Doğum zamanında hareket
Doğum genellikle uzun süren, yavaş yavaş başlayan ve heyecanlı bir süreçtir. Bebeğinin doğumunun başladığını farkeden annenin içi pır pır, sürecin bir an önce hızlanmasını ister. Hamileliğinin 38. haftası itibariyle her an tetiktedir. Bedeninin verdiği her sinyali; ''doğumun başlaması böyle birşey olabilir mi acaba?'' diye merakla inceler.
Doğum sancısı nasıl olacak?
Nişan gelirse bunu anlayabilecek miyim?
Ya suyum gelir de sancım olmazsa?
Sorular, sorular... Bırakmak ve teslim olmak zamanı geldiğinde tükenen sabırla birlikte kafaya üşüşen sorular. Bir de meraklılar var. Ne zaman doğuracaksın? Doğuma ne kadar kaldı? Sen hala doğurmadın mı? Allah kurtarsın...
Bu gerçeklerin içinde sabırla ve teslimiyetle beklemek ve aceleci olmamak çok önemli. Bebekler doğacakları zamanı çok iyi biliyorlar. Biz ise bu bilinmezlikten pek hoşlanmıyoruz. Hep birşeyler yapmak istiyoruz. Doğum başlasın, hızlansın, çoğalsın diye durmadan, dinlenmeden çabalıyoruz. Oysa bizim bilmediğimiz o bilgi; bebeklerimizde var. Onlara güvenmek, bırakmak pek alışık olduğumuz şeyler değil.
Ara ara bakarım; yazılarımdan en çok hangileri okunmuş, hangileri daha ilgi çekmiş merak ederim. En çok tıklanan ve okunan yazılarımın doğumu başlatmanın doğal yolları konularını içermesi ve haftasonu duyduğum “doğumda zamanında hareket” sözleri bu yazıyı yazmama ilham verdi.
Doğumda zamanında hareket
Bebeğin doğacağı zamanı biliyor. Kendini parçalama ve doğumun başında yani gizli aşamada (0-4cm) normal hayatına devam et. Bedenin sana ne yapmanı söylüyor? Genelde bu aşama acele edilmemesi gereken, bebeğin suyu ve kalp atışları iyiyse, anne rahatsa, tıbbi olarak hastaneye yatış yapılması acil değilse, normal hayatına devam edeceğin bir dönem.

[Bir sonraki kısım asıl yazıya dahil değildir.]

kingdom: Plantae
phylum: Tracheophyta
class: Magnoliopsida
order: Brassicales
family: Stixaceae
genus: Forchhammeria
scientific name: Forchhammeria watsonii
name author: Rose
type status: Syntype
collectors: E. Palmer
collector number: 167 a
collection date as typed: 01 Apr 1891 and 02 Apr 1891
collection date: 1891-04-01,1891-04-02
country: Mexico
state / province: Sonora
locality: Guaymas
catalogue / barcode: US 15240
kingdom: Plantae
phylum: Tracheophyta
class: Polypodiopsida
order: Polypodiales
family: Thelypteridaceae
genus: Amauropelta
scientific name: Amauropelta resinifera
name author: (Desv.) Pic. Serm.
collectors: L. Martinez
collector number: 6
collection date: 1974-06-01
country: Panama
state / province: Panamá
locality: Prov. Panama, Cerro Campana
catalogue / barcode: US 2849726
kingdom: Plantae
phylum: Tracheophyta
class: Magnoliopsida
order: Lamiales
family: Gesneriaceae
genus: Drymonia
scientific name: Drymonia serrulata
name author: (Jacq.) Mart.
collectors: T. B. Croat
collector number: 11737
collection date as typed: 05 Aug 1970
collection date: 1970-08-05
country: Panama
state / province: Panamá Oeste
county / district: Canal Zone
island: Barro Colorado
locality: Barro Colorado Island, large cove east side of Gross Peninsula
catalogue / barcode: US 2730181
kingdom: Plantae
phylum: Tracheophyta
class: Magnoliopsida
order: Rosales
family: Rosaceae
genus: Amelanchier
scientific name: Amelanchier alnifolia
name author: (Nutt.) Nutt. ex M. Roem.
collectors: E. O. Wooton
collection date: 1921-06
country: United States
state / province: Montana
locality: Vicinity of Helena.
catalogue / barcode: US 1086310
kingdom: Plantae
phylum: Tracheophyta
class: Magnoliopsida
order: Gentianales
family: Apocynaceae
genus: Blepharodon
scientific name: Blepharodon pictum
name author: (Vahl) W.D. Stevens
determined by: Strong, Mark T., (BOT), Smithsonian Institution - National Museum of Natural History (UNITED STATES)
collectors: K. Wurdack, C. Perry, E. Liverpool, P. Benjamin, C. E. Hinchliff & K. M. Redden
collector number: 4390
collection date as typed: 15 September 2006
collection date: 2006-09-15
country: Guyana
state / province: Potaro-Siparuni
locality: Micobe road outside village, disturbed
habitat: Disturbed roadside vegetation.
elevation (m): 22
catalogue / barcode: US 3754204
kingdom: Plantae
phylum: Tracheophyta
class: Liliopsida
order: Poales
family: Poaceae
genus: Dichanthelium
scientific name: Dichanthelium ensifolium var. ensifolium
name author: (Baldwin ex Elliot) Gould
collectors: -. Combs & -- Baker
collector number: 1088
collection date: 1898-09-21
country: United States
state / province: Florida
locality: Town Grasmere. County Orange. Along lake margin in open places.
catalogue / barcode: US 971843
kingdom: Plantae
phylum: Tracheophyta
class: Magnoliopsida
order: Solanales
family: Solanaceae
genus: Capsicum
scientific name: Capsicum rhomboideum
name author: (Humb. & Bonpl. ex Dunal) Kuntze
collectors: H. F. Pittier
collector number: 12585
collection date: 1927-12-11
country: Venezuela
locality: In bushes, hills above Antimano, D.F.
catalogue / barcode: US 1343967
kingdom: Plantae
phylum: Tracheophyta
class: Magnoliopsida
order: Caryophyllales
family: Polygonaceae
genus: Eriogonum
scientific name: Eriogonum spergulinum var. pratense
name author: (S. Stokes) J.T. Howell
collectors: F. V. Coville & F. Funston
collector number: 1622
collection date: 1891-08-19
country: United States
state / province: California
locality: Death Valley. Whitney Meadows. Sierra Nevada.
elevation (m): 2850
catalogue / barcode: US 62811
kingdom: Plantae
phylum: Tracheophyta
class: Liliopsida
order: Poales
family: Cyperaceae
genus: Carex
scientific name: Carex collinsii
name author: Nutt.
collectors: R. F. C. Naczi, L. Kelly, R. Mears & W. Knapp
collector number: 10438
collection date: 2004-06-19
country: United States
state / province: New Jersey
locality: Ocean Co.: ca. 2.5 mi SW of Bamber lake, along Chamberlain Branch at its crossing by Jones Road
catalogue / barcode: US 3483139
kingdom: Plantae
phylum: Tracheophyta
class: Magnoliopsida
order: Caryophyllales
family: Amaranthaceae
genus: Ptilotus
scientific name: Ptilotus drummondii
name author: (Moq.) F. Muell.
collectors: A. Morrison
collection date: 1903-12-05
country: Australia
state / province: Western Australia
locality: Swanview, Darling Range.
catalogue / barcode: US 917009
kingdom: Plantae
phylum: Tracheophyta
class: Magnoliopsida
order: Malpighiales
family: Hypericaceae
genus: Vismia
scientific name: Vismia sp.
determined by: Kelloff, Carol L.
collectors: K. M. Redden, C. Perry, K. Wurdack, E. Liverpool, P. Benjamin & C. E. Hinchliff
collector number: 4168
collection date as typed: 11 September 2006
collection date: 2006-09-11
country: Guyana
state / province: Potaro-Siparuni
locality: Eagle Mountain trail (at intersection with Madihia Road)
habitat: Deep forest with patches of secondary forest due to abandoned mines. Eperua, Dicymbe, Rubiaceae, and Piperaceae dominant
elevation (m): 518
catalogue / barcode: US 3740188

Diyelim gece uyuyorsun ve hafif bir sancı hissettin. Sanki regl ağrısı. Regl olsan yataktan fırlamayacağın türden bir his. Daha önceden bilmediğin ama seni yataktan kaldırmayan bir ağrı. Bedenin uyumaya devam edecek ama beynin alarmda ise; içinde bir o yana, bir bu yana koşturup duran atları sakinleştirmek için güzel nefesler alıp kendini rahatlatman, belki ılık bir duş alıp uyumaya devam etmen harika olacaktır. İlk sancıyla ayaklanmak, onları saymaya başlamak, topun üzerinde zıplamak, daireler çizmek, yürümek, merdiven inip çıkmak, hurmaları mideye indirmeye başlamak için çok erken. Tüm bu zamansız hareketlenmeler, doğumun aktif döneminde, yani bedeninin hareketi doğal olarak içinden çıkardığı sıralarda yani güçlü olman gereken zamanlarda yorgun düşmeni sağlayabilir. Önünde daha uzun bir yol olabilir. Zaten doğum ilerledikçe, doğum sancıları sıklaştıkça; bedeninde doğal olarak hareketlenmek isteyecek. İçinden minik bir cimnastikçisi, kıvrak bir dansöz çıkacak. Hareket etmek doğal akan, doğumun başlasın ya da hızlansın diye zorla değil düşünmeden yaptığın birşey olacak.
Çünkü bebekler kendileri için sunulmuş, kaderleri için yazılmış en güzel gün ve en özel saatte doğarlar.
Tıbbi nedenlerden ötürü başlatılmak zorunda kalınan doğumlar da olabilir. Sezaryen ile doğmak zorunda olan bebeklerde. Tüm bu süreçlerde dünyaya gelmek için yürümeleri gereken yolda yaşayacakları deneyimleridir. Şu hayatta yaşadığımız her deneyim, her tecrübe bizi biz yapmaz mı? Doğmak için başka ellere ihtiyaçları varsa o ellerin sevgi ve şefkatle onlara yardımcı olması etrafımızda kanatsız meleklerin olduğunun bir kanıtı...
Teslim olmak, bırakmak sadece birer kelime olarak kalmasın. Hayatımızın içine işlesin. Herşeye hükmetmek, idare etmek zorunda olmamayı ve olan biten herşeyin bizlerin hakimiyetinde olmadığı lüksünü hissedelim. Zamana bırakalım, olana güvenelim.